Evet, zaten yazılarının çoğunluğu İngilizce olan bloğumda belki de bir seneden beri ilk defa Türkçe yazı görüyorsunuz ve o da kısa oluyor. Ancak düşündüğüm, icat ettiğim, oynadığım, izlediğim, etkilendiğim, zırıl zırıl ağladığım o kadar yoğun şey var ki... Hepsini de yazmak görüntü kirliliği! Bu nedenle uzun zamandır ne yazarım, nasıl yazarım, yazmam şart mıdır diye kara kara düşündüm durdum. Biyonik Kedi ve Pelince'ye buradan çooook teşekkürler; uzun zamandır unuttuğum bloğumun varlığından beni haberdar ettikleri için. Onlar yorum göndermeseydi peeeeeeehhh... Blogmuş, yazıymış... Neeeymiiş? Bu vesilede hatırlatmada bulunan bu pek muhterem iki kişinin de neler yaptığına göz atma fırsatım oldu. Sevindim :)

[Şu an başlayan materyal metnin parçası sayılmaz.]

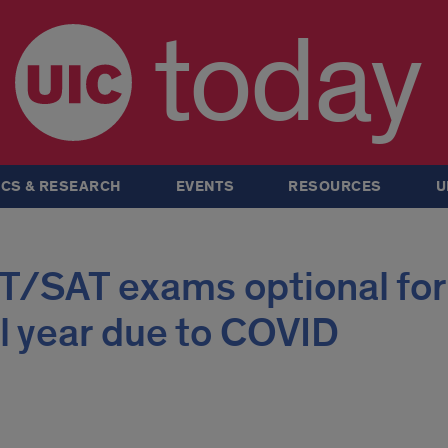
today
CS & RESEARCH
EVENTS
RESOURCES
U
T/SAT exams optional for
 year due to COVID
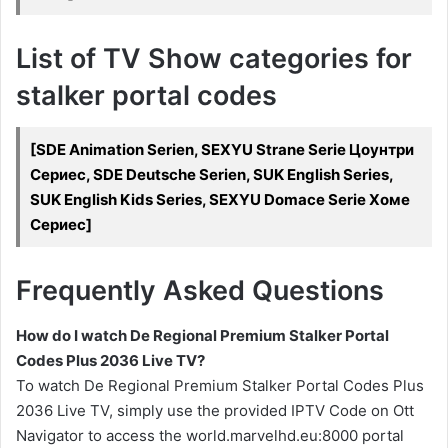
List of TV Show categories for
stalker portal codes
[SDE Animation Serien, SEXYU Strane Serie Цоунтри
Сериес, SDE Deutsche Serien, SUK English Series,
SUK English Kids Series, SEXYU Domace Serie Хоме
Сериес]
Frequently Asked Questions
How do I watch De Regional Premium Stalker Portal
Codes Plus 2036 Live TV?
To watch De Regional Premium Stalker Portal Codes Plus
2036 Live TV, simply use the provided IPTV Code on Ott
Navigator to access the world.marvelhd.eu:8000 portal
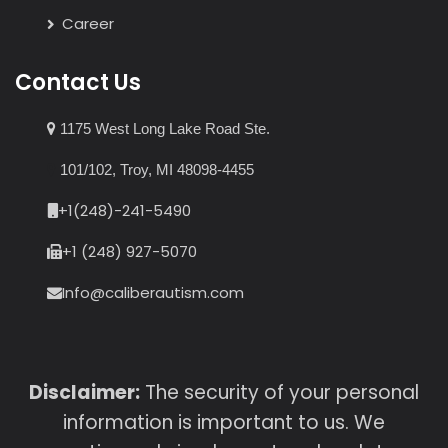
Career
Contact Us
1175 West Long Lake Road Ste.
101/102, Troy, MI 48098-4455
+1(248)-241-5490
+1 (248) 927-5070
Info@caliberautism.com
Disclaimer:
The security of your personal
information is important to us. We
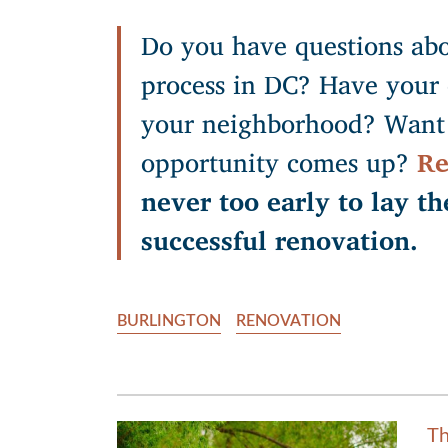
Do you have questions abo
process in DC? Have your 
your neighborhood? Want 
opportunity comes up?
Re
never too early to lay th
successful renovation.
BURLINGTON
RENOVATION
Th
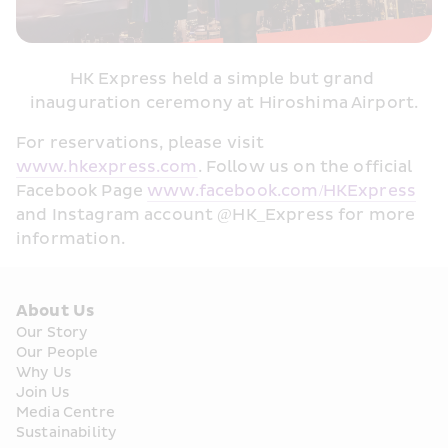
HK Express held a simple but grand 
inauguration ceremony at Hiroshima Airport.
For reservations, please visit 
www.hkexpress.com
. Follow us on the official 
Facebook Page 
www.facebook.com/HKExpress
and Instagram account @HK_Express for more 
information. 
About Us
Our Story
Our People
Why Us
Join Us
Media Centre
Sustainability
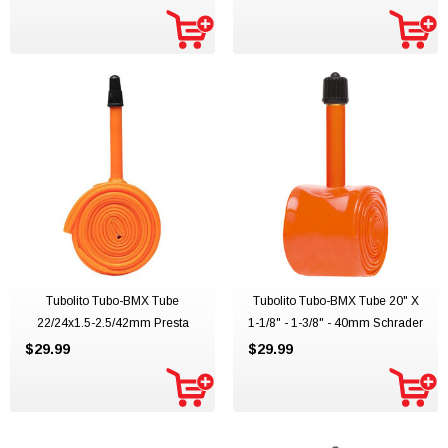
Tubolito Tubo-BMX Tube
Tubolito Tubo-BMX Tube 20" X
22/24x1.5-2.5/42mm Presta
1-1/8" - 1-3/8" - 40mm Schrader
$29.99
$29.99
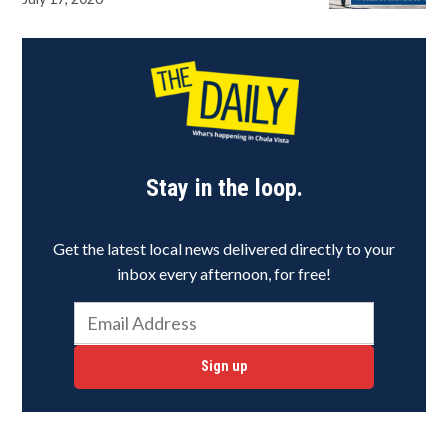
Stay in the loop.
Get the latest local news delivered directly to your
inbox every afternoon, for free!
Sign up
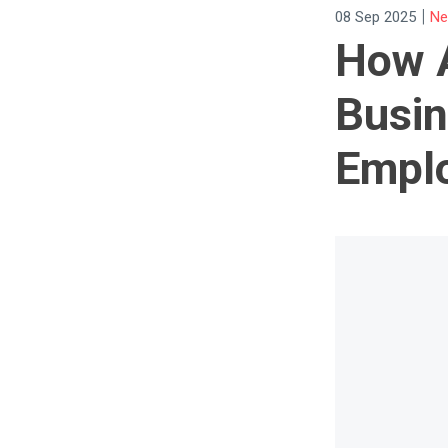
|
08 Sep 2025
Ne
How A
Busin
Emplo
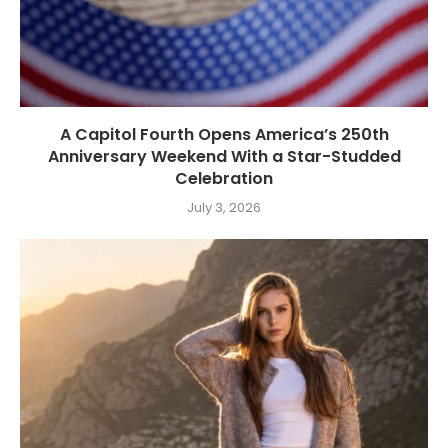
A Capitol Fourth Opens America’s 250th
Anniversary Weekend With a Star-Studded
Celebration
July 3, 2026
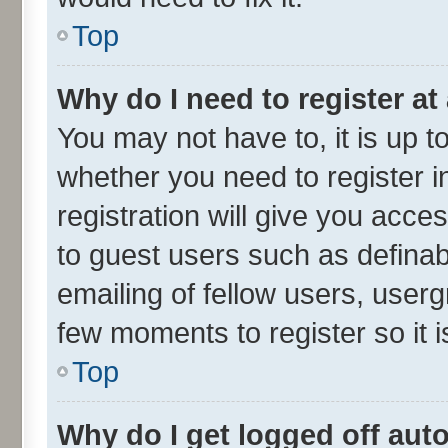
Top
Why do I need to register at 
You may not have to, it is up t
whether you need to register 
registration will give you acces
to guest users such as defina
emailing of fellow users, userg
few moments to register so it
Top
Why do I get logged off aut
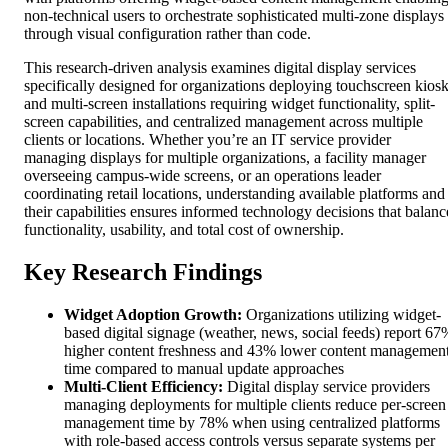
non-technical users to orchestrate sophisticated multi-zone displays
through visual configuration rather than code.
This research-driven analysis examines digital display services
specifically designed for organizations deploying touchscreen kios
and multi-screen installations requiring widget functionality, split-
screen capabilities, and centralized management across multiple
clients or locations. Whether you’re an IT service provider
managing displays for multiple organizations, a facility manager
overseeing campus-wide screens, or an operations leader
coordinating retail locations, understanding available platforms and
their capabilities ensures informed technology decisions that balanc
functionality, usability, and total cost of ownership.
Key Research Findings
Widget Adoption Growth:
Organizations utilizing widget-
based digital signage (weather, news, social feeds) report 67
higher content freshness and 43% lower content managemen
time compared to manual update approaches
Multi-Client Efficiency:
Digital display service providers
managing deployments for multiple clients reduce per-screen
management time by 78% when using centralized platforms
with role-based access controls versus separate systems per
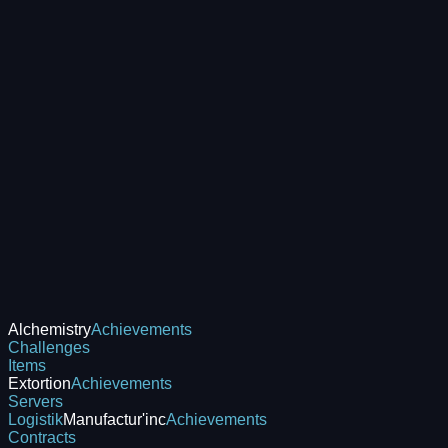
Alchemistry
Achievements
Challenges
Items
Extortion
Achievements
Servers
Logistik
Manufactur'inc
Achievements
Contracts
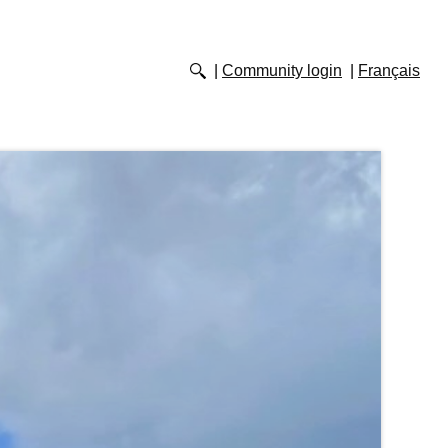
Community login
Français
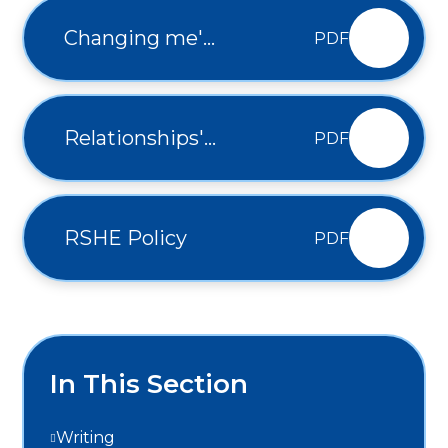
Changing me'
PDF
Progression
Relationships'
PDF
Progression
RSHE Policy
PDF
In This Section
Writing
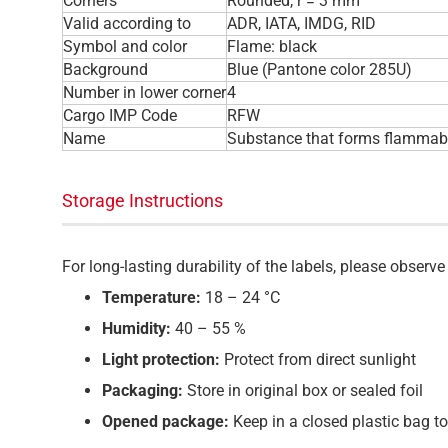
Corners
Rounded, r = 3 mm
Valid according to
ADR, IATA, IMDG, RID
Symbol and color
Flame: black
Background
Blue (Pantone color 285U)
Number in lower corner
4
Cargo IMP Code
RFW
Name
Substance that forms flammabl
Storage Instructions
For long-lasting durability of the labels, please obser
Temperature:
18 – 24 °C
Humidity:
40 – 55 %
Light protection:
Protect from direct sunlight
Packaging:
Store in original box or sealed foil
Opened package:
Keep in a closed plastic bag t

NOT: Gecenin sürprizi (çünkü saat 01. 50 ve yazı ancak bitti)... Damien Rice'tan güzel bir şarkı armağan ediyorum: Amie. Bu şarkıyı linkte çıkan listede bulup üstüne tıklamanız yeterli. Elbette, listedeki diğer şarkılara da bakabilirsiniz.



En rüyası bol geceler sizlerin olsun!